Le Subutex® est un princeps, c’est-à-dire le premier médicament mis sur le marché où il bénéficie à ce titre d’un monopole d’exploitation commerciale de dix à vingt ans, selon les pays. Au terme de ce délai, il tombe dans le domaine public, mettant fin au monopole accordé jusqu’alors. D’autres laboratoires/sociétés spécifiques appelés « génériqueurs » sont alors autorisés à produire des génériques du médicament original. Le but étant, bien entendu, d’en baisser les coûts de production et de vente pour la collectivité afin d’offrir une plus grande accessibilité du produit dans le monde entier,tout en assurant même efficacité et sécurité d’emploi.

Commercialisés sous DCI (Dénomination commune internationale), leur nom comporte le nom chimique de la substance (ici buprénorphine, ex : Buprénorphine Arrow®). On distingue deux types de médicaments génériques, les génériques dits « copie-copie », dont la composition est théoriquement en tout point identique à celle du princeps ; et ceux dits « équivalents » au produit princeps, dont la substance active reste la même mais les excipients peuvent différer.

Les génériques du Subutex

  • Buprénorphine Arrow®, le premier générique lancé sur le marché (2006)
  • Buprénorphine Mylan® (avril 2007)
  • Buprénorphine Mylan®
  • Buprénorphine Sandoz®
  • Buprénorphine Biogaran®
  • Buprénorphine Teva®

Comme le princeps, les génériques sont soumis à une autorisation de mise sur le marché, mais les conditions d’obtention de l’AMM sont bien moins drastiques. Globalement, ces génériques doivent respecter les principaux paramètres pharmacocinétiques (Tmax) originaux – ceux du princeps – dans une fourchette de 80 à 125%. On dit alors qu’il y a « bioéquivalence ». La plupart du temps, elle se situe autour de 90%. À la différence des procédures préliminaires des princeps, ces tests de bioéquivalence sont cependant basés sur une expérimentation unique, effectuée sur un nombre restreint de cobayes-volontaires.
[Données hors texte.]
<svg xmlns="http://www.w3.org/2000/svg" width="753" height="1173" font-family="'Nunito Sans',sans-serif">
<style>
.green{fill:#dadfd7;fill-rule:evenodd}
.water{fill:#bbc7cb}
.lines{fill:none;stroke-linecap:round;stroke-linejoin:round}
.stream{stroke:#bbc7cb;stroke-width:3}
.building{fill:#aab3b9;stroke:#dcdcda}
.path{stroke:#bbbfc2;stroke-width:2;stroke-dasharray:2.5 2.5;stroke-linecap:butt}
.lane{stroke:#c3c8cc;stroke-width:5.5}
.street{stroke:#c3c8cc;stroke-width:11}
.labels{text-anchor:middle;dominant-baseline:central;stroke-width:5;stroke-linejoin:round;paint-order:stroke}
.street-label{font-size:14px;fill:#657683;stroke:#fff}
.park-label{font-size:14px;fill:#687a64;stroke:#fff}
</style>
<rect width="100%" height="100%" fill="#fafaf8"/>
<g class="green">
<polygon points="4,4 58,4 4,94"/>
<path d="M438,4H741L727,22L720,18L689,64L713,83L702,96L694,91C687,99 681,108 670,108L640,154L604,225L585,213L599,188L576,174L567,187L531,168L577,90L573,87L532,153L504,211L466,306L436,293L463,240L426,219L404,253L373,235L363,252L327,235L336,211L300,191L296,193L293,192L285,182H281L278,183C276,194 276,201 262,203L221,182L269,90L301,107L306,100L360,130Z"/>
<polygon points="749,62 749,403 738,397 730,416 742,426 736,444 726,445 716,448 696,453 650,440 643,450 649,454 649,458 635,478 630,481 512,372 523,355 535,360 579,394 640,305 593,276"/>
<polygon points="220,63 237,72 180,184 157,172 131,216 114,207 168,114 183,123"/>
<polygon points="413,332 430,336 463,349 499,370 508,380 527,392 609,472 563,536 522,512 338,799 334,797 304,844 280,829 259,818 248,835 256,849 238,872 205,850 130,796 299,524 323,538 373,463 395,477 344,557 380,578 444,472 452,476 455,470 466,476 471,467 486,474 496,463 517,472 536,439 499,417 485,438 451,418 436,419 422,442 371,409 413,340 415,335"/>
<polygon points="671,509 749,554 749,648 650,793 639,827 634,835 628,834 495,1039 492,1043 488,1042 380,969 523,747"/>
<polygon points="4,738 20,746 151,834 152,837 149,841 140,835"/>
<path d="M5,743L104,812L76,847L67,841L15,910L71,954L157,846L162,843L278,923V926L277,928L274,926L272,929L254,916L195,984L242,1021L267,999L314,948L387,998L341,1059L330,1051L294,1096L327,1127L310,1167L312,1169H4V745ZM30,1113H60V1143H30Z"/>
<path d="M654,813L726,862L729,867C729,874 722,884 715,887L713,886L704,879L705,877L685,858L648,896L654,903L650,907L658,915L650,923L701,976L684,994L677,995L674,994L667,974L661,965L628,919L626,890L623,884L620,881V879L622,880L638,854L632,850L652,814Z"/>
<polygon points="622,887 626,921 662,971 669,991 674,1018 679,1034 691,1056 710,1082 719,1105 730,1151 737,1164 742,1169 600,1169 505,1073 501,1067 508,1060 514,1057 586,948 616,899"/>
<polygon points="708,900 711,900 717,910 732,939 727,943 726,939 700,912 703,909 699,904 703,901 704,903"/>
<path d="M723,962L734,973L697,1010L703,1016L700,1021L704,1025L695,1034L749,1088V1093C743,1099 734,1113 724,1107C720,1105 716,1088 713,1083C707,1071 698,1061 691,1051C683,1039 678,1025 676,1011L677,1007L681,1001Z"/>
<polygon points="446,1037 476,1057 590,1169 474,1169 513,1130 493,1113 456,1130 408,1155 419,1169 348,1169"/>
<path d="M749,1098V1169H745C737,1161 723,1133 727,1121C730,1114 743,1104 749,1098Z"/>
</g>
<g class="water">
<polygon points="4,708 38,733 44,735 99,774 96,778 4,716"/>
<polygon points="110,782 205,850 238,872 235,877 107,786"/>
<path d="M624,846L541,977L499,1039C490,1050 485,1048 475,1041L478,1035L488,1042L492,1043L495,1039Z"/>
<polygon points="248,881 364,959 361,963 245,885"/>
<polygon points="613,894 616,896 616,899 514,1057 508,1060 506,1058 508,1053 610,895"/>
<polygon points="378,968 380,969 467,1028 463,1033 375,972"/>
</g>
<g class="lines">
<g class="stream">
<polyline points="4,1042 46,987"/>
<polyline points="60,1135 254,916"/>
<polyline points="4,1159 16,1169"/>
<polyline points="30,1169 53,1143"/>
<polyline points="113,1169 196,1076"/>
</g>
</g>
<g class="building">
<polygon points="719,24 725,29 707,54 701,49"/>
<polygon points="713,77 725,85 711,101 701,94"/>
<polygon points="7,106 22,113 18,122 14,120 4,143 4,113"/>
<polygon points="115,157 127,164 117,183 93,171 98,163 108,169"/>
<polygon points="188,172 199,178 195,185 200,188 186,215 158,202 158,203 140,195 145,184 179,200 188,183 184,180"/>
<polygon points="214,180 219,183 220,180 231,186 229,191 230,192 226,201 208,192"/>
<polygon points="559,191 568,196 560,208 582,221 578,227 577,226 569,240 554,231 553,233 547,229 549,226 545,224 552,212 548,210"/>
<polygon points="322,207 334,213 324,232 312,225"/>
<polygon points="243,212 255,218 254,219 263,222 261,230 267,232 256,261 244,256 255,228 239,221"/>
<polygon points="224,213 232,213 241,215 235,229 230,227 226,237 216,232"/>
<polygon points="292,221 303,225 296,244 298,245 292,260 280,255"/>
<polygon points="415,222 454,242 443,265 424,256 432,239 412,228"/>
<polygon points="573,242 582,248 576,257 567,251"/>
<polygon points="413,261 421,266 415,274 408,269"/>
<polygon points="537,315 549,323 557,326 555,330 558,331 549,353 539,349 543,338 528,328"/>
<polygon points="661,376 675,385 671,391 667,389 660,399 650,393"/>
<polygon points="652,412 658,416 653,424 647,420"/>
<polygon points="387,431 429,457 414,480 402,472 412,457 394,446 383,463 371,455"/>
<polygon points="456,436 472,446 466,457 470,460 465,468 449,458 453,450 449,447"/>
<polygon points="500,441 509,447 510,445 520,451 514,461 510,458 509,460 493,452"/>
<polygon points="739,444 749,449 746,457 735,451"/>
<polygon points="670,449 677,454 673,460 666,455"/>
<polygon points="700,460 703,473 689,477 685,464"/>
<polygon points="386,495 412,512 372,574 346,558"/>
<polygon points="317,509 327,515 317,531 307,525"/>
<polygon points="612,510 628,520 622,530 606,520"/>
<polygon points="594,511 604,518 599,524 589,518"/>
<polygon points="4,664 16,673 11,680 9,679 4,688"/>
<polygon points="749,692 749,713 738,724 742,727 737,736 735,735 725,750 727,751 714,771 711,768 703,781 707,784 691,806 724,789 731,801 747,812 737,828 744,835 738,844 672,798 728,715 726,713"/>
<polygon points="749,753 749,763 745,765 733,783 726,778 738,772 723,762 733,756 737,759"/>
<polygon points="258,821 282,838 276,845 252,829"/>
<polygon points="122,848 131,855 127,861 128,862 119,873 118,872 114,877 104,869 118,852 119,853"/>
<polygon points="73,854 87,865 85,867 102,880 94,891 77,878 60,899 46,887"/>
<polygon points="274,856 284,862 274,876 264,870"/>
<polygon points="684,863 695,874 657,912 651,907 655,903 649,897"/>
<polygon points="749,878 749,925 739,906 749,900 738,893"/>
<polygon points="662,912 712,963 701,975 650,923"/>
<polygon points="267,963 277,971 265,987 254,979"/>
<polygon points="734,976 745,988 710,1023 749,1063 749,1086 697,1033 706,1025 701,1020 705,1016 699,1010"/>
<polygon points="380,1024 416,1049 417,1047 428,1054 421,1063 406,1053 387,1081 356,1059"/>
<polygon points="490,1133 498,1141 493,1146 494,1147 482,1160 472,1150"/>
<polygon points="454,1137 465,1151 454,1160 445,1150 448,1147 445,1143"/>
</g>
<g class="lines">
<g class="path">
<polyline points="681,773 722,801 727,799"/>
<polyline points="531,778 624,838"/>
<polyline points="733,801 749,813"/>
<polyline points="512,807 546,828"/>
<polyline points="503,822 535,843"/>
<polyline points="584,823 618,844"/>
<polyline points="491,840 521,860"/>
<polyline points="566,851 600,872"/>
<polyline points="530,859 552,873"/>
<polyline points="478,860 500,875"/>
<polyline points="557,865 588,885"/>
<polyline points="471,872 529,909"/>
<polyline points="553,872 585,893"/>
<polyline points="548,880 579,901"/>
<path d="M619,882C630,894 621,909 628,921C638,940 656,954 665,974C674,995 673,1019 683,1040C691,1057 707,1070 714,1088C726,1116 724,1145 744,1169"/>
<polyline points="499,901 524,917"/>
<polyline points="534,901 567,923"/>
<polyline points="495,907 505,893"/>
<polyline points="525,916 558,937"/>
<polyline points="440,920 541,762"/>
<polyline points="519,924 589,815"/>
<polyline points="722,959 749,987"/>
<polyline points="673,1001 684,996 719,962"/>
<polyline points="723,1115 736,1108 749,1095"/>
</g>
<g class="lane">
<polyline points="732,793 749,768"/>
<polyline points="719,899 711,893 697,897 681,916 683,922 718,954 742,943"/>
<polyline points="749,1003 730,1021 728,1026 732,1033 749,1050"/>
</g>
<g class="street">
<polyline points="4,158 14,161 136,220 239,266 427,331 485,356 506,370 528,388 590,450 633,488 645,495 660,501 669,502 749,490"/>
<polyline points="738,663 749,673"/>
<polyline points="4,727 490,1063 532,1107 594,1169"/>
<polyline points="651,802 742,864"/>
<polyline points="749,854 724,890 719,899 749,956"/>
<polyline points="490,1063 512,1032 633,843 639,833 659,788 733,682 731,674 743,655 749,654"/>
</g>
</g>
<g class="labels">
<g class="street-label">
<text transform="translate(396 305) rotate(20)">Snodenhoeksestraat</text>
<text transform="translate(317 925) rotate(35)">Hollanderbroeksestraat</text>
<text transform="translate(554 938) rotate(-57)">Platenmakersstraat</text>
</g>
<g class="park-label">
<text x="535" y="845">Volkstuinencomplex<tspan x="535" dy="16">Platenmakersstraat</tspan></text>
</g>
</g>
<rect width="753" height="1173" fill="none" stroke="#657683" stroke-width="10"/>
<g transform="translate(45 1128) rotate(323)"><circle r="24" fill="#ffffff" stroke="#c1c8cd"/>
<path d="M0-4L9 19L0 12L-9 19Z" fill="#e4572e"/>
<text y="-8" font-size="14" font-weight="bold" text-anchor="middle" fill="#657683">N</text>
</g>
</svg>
Tests limités et bioéquivalence approximative constituent la principale critique adressée aux génériques. La posologie, les indications et contre-indications, les effets indésirables et garanties de sécurité des génériques sont les mêmes que ceux du princeps. Toutes les informations présentées ici concernent aussi bien le princeps que les génériques.

La violence des polémiques qui ont traversé le secteur de la toxicomanie lors de la mise en place de la substitution ont conduit l’Etat à privilégier la buprénorphine comme traitement de référence. La méthadone reste soumise à une réglementation spécifique qui exclut la possibilité de génériquer le médicament.